• _Set task 1_
In the Azure tagging article, what share of the total cost came from server storage?
• _Set task 2_
Continue the Azure tagging article from the point where it stops.

___ Document segment ___

Azure, naming of the resource group
Now add the correct punctuation of your keys and a placeholder value.
Azure, correct punctuation of your keys
After this resource group has been created, then the portal will be able to present the tag keys as drop-down options on resource deployment or tag application of existing resources. Prepopulated keys will prevent free text mistakes long term.
Azure, pre-populated keys
This statement is slightly controversial, and I have been challenged on this quite often. Common responses are:
While in concept these two statements may be valid, there are flaws with this logic.
Tagging at the resource group will allow you to aggregate resource cost for chargeback or show your financial reporting. However, the level of detail will be severely limited. What if multiple resource types within the Resource Group belong to different teams/individuals?
To explain this in detail, I had a customer reach out with a concern over their Azure bill. Their consumption significantly jumped in a 2-week period and was disputing a 43 thousand dollar increase in Azure cost. I was asked to investigate, and I was intrigued by what I saw under Azure Cost Management. The infrastructure deployed was mostly Windows Servers with no platform services. Now with this type of deployment, you would normally expect to see the following breakdown:
Server Compute = 60%
Server storage = 20%
Networking = 10%
Ancillary (Backup/Monitoring/Security Centre/etc. = 10%)
What I saw was Server Storage accounting for 70% of the total cost. No resources were tagged, so it was impossible to start filtering on different storage workloads. After a thorough investigation using Azure Monitor and deep inspection of Virtual Machine configurations, I found that a pool of Citrix servers had a dedicated Standard HDD managed disk allocated to Windows Page File usage. These servers were also memory constrained. They were under a heavy load due to a new shared application that had been deployed approximately 2 weeks prior. With Standard HDD you pay for iOPS and combined with excessive page file activity, this was contributing to a storage cost blow out.
If the disks were tagged as Application: Citrix, it would have been an instant drill down to that tag; therefore eliminating hours of investigation. I am not going to discuss the obvious here in that Azure provides a local SSD dedicated to Windows Page and Linux Swap.
For the second statement, well-dedicated subscriptions for workloads is a management nightmare. For every subscription you deploy, you need to duplicate per subscription services, such as Azure Monitor, Security Center, Azure Backup and Admin privileges. In case you need inter subscription connectivity, then you will incur extra cost for Express Route Circuit authorisation or VNET peering and data transit. This is a thing that you can use to report on and remediate missing or non-compliant tags.

___ Data shown ___

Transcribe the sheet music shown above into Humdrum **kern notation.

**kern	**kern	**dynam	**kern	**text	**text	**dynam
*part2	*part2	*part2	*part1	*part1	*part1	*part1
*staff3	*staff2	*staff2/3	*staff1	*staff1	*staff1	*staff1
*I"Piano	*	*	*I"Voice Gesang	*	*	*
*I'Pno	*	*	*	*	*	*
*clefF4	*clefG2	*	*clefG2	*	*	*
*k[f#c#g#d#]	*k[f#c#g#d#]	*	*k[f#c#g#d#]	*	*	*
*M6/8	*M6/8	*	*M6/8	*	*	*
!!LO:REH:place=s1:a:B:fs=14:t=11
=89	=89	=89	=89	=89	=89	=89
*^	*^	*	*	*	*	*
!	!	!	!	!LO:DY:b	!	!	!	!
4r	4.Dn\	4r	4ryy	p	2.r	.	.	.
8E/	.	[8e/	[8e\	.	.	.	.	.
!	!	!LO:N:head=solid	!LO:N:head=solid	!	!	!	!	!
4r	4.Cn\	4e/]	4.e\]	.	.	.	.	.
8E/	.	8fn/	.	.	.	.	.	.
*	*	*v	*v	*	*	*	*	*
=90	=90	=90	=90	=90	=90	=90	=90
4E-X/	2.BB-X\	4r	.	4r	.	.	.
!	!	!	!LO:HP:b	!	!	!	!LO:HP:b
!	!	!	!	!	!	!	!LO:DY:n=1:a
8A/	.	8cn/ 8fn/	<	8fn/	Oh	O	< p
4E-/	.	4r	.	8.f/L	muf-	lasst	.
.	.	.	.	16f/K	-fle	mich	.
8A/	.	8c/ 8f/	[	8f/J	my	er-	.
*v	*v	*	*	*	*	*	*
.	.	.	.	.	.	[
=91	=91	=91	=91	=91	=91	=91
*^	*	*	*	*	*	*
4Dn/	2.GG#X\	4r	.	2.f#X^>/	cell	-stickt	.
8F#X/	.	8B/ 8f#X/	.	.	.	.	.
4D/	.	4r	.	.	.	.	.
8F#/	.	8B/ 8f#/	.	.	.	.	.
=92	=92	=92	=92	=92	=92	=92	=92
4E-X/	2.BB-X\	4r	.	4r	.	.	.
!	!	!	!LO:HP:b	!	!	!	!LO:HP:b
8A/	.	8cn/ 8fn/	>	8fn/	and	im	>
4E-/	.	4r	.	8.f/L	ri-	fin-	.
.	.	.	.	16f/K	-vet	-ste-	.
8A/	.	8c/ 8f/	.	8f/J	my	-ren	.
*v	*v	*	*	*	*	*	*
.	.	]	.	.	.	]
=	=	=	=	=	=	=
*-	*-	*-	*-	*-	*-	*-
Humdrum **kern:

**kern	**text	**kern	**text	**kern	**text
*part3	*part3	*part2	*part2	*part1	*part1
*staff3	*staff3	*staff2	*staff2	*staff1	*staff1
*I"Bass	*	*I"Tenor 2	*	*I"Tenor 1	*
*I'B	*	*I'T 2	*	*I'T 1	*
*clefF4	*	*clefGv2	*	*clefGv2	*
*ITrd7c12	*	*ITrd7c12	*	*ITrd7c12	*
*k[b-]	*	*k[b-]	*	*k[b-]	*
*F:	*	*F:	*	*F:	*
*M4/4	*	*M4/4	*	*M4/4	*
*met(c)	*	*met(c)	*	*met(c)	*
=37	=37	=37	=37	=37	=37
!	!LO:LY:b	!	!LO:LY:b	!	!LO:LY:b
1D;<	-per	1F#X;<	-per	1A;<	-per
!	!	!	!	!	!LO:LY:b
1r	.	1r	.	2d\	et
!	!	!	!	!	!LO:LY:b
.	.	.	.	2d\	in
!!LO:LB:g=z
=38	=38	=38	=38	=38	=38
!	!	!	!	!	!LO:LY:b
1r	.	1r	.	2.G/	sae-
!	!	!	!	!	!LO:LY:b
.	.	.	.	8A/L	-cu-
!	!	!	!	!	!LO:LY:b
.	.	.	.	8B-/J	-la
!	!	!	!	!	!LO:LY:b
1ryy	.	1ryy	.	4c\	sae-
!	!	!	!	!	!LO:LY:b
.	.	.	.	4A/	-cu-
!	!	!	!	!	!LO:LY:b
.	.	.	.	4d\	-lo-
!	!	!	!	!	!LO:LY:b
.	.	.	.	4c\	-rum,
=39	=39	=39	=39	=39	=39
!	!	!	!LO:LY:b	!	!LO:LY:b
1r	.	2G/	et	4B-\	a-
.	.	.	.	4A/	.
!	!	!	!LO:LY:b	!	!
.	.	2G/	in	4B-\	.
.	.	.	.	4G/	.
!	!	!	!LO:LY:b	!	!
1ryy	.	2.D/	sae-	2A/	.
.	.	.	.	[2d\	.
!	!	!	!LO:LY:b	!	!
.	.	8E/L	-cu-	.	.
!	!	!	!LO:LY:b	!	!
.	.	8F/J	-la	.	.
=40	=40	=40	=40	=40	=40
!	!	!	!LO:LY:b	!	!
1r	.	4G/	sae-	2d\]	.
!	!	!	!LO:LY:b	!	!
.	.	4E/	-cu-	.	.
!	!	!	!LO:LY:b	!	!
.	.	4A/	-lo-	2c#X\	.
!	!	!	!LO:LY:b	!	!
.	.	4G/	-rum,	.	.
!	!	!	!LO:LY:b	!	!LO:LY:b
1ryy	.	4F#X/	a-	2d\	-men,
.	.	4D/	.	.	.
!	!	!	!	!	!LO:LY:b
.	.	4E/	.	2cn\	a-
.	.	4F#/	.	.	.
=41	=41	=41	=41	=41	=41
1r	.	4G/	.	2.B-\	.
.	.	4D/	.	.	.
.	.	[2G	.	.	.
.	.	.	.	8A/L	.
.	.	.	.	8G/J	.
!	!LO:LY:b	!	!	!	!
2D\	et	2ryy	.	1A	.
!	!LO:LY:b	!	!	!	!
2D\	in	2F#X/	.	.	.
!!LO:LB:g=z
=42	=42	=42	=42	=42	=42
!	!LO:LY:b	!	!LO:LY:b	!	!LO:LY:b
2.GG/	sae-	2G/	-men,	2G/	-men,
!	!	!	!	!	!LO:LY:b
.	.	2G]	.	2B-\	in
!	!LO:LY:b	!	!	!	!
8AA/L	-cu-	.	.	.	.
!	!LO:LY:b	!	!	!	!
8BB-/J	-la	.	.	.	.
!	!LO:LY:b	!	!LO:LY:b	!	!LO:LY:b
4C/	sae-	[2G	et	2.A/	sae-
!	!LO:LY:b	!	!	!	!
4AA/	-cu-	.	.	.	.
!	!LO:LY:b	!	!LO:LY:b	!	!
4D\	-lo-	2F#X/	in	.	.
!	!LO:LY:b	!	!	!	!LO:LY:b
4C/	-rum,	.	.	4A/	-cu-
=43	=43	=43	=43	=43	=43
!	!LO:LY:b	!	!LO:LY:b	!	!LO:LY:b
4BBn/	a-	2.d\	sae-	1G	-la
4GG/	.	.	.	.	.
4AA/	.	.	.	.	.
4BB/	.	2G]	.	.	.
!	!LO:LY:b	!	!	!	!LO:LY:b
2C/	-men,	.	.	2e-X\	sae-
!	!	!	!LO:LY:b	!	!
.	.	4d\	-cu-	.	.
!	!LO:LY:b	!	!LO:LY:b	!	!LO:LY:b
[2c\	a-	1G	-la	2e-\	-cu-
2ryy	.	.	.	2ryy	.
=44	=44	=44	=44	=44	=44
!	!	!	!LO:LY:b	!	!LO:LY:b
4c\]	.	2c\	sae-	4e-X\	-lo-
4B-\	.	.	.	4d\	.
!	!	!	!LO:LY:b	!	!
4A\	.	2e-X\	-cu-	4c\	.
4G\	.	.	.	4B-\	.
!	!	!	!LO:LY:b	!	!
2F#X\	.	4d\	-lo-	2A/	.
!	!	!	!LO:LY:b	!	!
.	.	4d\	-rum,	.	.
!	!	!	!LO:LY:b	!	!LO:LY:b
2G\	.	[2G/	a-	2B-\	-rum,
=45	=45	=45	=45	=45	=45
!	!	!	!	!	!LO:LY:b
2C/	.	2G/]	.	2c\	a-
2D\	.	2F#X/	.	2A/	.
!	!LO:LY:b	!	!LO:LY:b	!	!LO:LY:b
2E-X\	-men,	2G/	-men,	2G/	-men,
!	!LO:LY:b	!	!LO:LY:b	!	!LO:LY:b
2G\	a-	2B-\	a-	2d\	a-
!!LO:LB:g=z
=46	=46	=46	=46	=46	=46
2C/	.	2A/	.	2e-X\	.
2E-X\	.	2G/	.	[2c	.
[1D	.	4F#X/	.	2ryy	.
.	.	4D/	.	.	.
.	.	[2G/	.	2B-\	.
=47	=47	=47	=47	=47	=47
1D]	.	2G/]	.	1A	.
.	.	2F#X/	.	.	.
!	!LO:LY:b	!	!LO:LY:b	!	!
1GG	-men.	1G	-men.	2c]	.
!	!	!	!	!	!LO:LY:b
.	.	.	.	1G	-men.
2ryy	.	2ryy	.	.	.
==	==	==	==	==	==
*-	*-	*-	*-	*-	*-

___

• _Exercise answer 1_
70%.

• _Exercise answer 2_
Policy is a crucial starting principal for new Azure customers and is essential for the long term success from a governance and compliance perspective. Out of the 100+ Azure Health Checks Data#3 has performed, only seven customers were using policies, and none of them were effectively using said policy.
I will not going to go into great detail for policies as that is an entire episode in itself. I will advise on looking into the 13 policy definitions related to tags. To access policies, navigate to the subscription and then Policies.
Azure, policy compliance
Then select Assign Policy.
Azure, assign a policy
Select Policy Definition and add tag to the search filter.
Azure, policy definitions
For ease of reading, please refer to the below table of definitions exported from PowerShell.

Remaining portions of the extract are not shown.